Что касается бабушки, то она воспылала негодованием, услыхав, что кузены намереваются в день церемонии украсить Ушибочку парусами и лентами, а сзади, на горбатом багажнике, намалевать: «Да здравствуют молодожены!» — уж не рассчитывают ли они на ее участие в шутовском маскараде! Малолитражка и без того служила предметом постоянных раздоров между ней и дедом. И вовсе не из-за ее невзрачности. Эпоха процветания ушла в прошлое, а при нынешнем их положении о более шикарных автомобилях нечего было и мечтать. Бабушка мужественно сносила удары судьбы: главное — не поступаться принципами, утрате же внешних признаков материального благополучия значения не придавала. Для тех же, кто думал иначе, у нее всегда находились хлесткие словечки; так, она мигом осадила юнца, хваставшего скоростью своего спортивного кабриолета: «Надо ж, а мы-то и не заметили». Она со спокойным достоинством сменила претенциозный дом, сочетавший туф, кирпич и дерево, сплошь состоявший из мансард с окнами на крышу, лестничных маршей и площадок, на темную малогабаритную квартирку на первом этаже домика в Риансе. Щепетильная во всем, проклинавшая производителя авторучек и его предков до двадцатого колена, если у ручки пересыхало перо, она и бровью не повела, когда ей пришлось расстаться почти со всей мебелью. Пианино стояло теперь в спальне вплотную к кровати и было постоянно захламлено. Возможно, отсюда и охлаждение деда к музыке: чтоб пробраться к клавиатуре, ему приходилось разгребать ворох наваленной одежды. Прибавьте еще круглый столик и тумбочку, и получится, что, если открыть дверцы шкафа, пройти уже будет невозможно. Чтобы из тринадцати комнат переехать в две, понадобилось произвести жесточайший отбор, она расставалась не только с вещами, накопленными за целую жизнь, но и с наследием не одного поколения: это уже не самоограничение, а опустошение памяти.
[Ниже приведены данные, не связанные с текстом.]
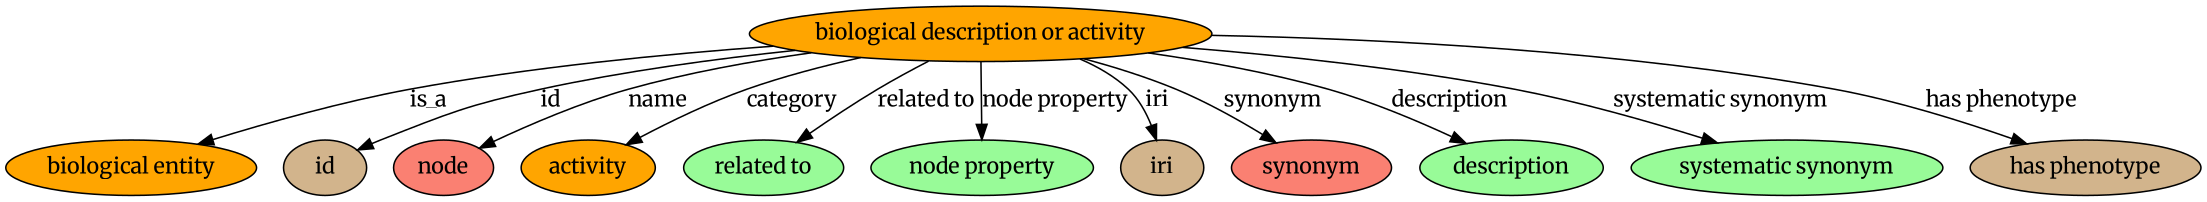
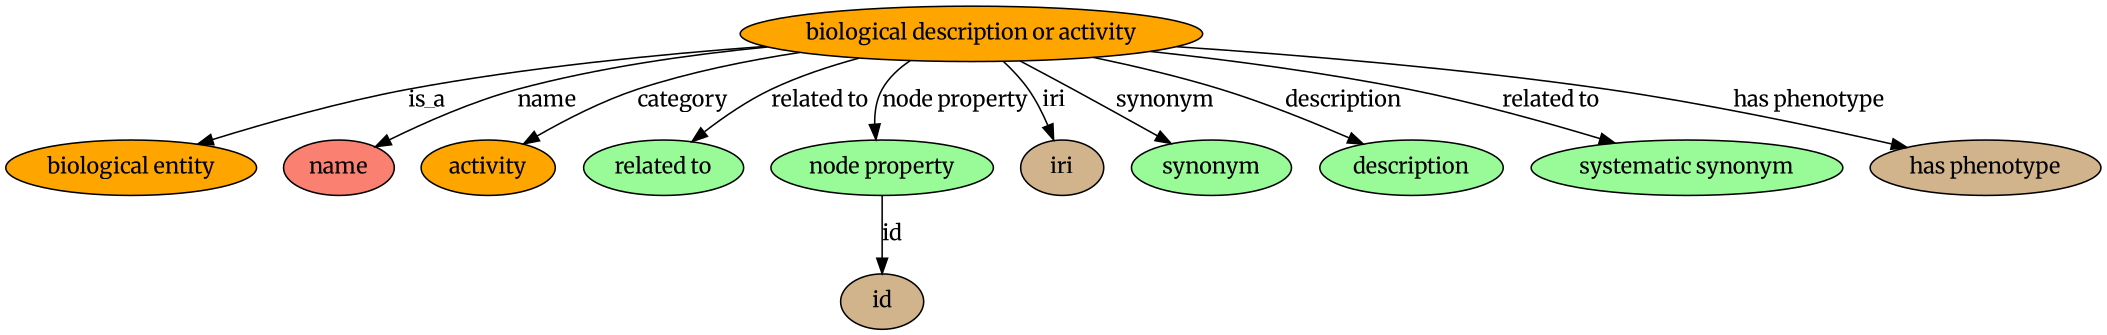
  digraph {
    fontname=Merriweather
    node [fillcolor=palegreen fontname=Merriweather style=filled color=black]
    edge [fontname=Merriweather color=black style=solid]
    n1 [fillcolor=orange height=0.5 label="biological description or activity" width=3.1254 color=""]
    "biological entity" [fillcolor=orange height=0.5 width=1.884 color=""]
    id [fillcolor=tan height=0.5 width=0.75]
-   name [fillcolor=salmon height=0.5 width=0.75 label="node"]
+   name [fillcolor=salmon height=0.5 width=0.75]
    n5 [fillcolor=orange height=0.5 label=activity width=0.75]
    "related to" [height=0.5 width=0.75]
    "node property" [height=0.5 width=0.75]
    iri [fillcolor=tan height=0.5 width=0.75]
-   synonym [fillcolor=salmon height=0.5 width=0.75]
+   synonym [height=0.5 width=0.75]
    description [height=0.5 width=0.75]
    "systematic synonym" [height=0.5 width=0.75]
    "has phenotype" [fillcolor=tan height=0.5 width=0.75]
    n1 -> "biological entity" [label=is_a color="" style=""]
-   n1 -> id [label=id]
+   "node property" -> id [label=id]
    n1 -> name [label=name]
    n1 -> n5 [label=category]
    n1 -> "related to" [label="related to"]
    n1 -> "node property" [label="node property"]
    n1 -> iri [label=iri]
    n1 -> synonym [label=synonym]
    n1 -> description [label=description]
-   n1 -> "systematic synonym" [label="systematic synonym"]
+   n1 -> "systematic synonym" [label="related to"]
    n1 -> "has phenotype" [label="has phenotype"]
  }
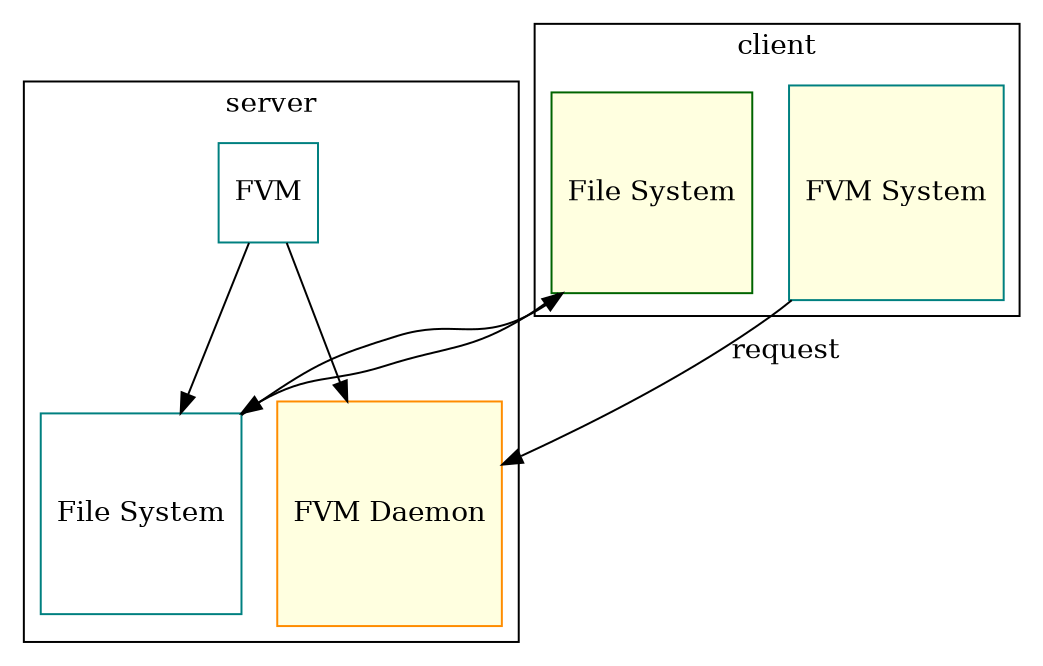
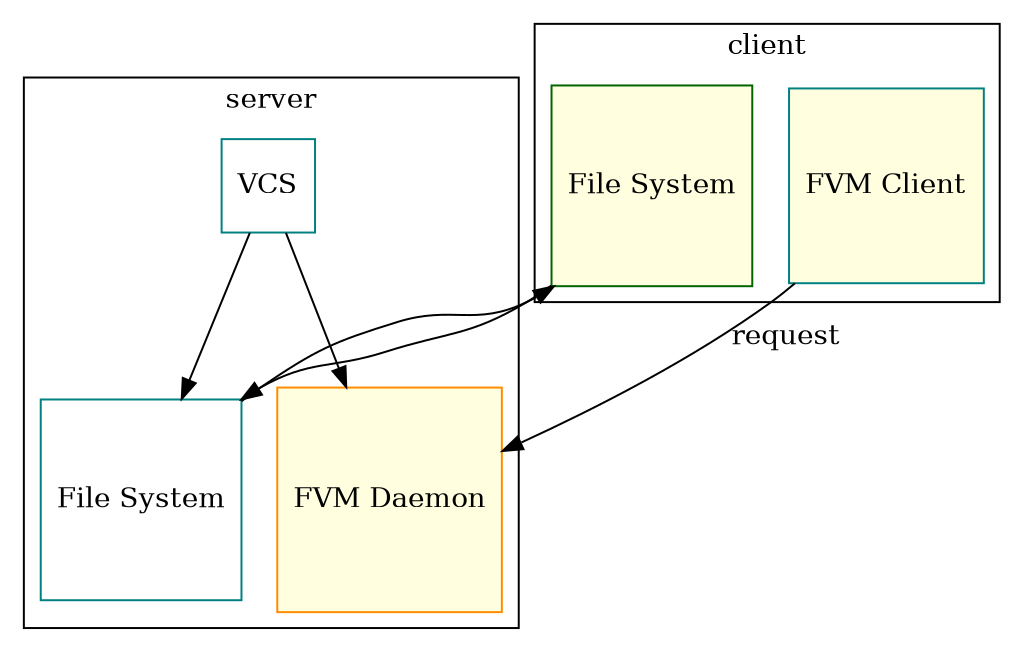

Именно в память о прошлом бабушка непременно пожелала сохранить две-три никчемные вещицы, и прежде всего громоздкий и маловместительный столик для рукоделия, тогда как на это место с куда большей пользой можно было бы поставить красивый рыжего оттенка книжный шкаф с овальными стеклами. Но для нее рабочий столик — это воспоминание о матери, бабке и других труженицах в семье: словом, мемориальная плита. Все прочее она раздала с видом полного безразличия, на какое в данных обстоятельствах оказался не способен даже ее супруг. Время от времени он одаривал нас хмурыми взглядами, причем молчание его отличалось от обычного тем, что он нарочито не желал говорить. Нельзя сказать, чтобы он был чрезмерно привязан к земным благам. Доказательством тому его затворничество в келье монастыря в Ля-Мельре и общение с траппистами. Правда, он был требователен к одежде, но это профессиональное: глаз портного мгновенно различал недочеты кроя, оценивал правильность брючной складки, мягкость и легкость ткани, качество подкладки, ведь даже Франциск Ассизский — а проповедник бедности в данном случае вне подозрений — пожелал как сын суконщика быть захороненным в саване из серого сукна. Деда более всего удручала необходимость присутствовать при раздаче. Между тем дочери-наследницы прямо-таки состязались в великодушии и уступчивости. Недовольство, зависть, разочарование если и зарождались, то подавлялись на корню. Прежде чем взять какую-нибудь вещь, каждая предлагала ее другим. И если одна из сестер робко высказывала желание получить ту или иную безделицу, другие наперебой заверяли ее, что им она ни к чему. Затаенные с того дня мелкие обиды стали прорываться позднее, когда, придя в гости, одна замечала у другой вожделенный некогда предмет: «А мамина лампа неплохо смотрится у тебя на комоде».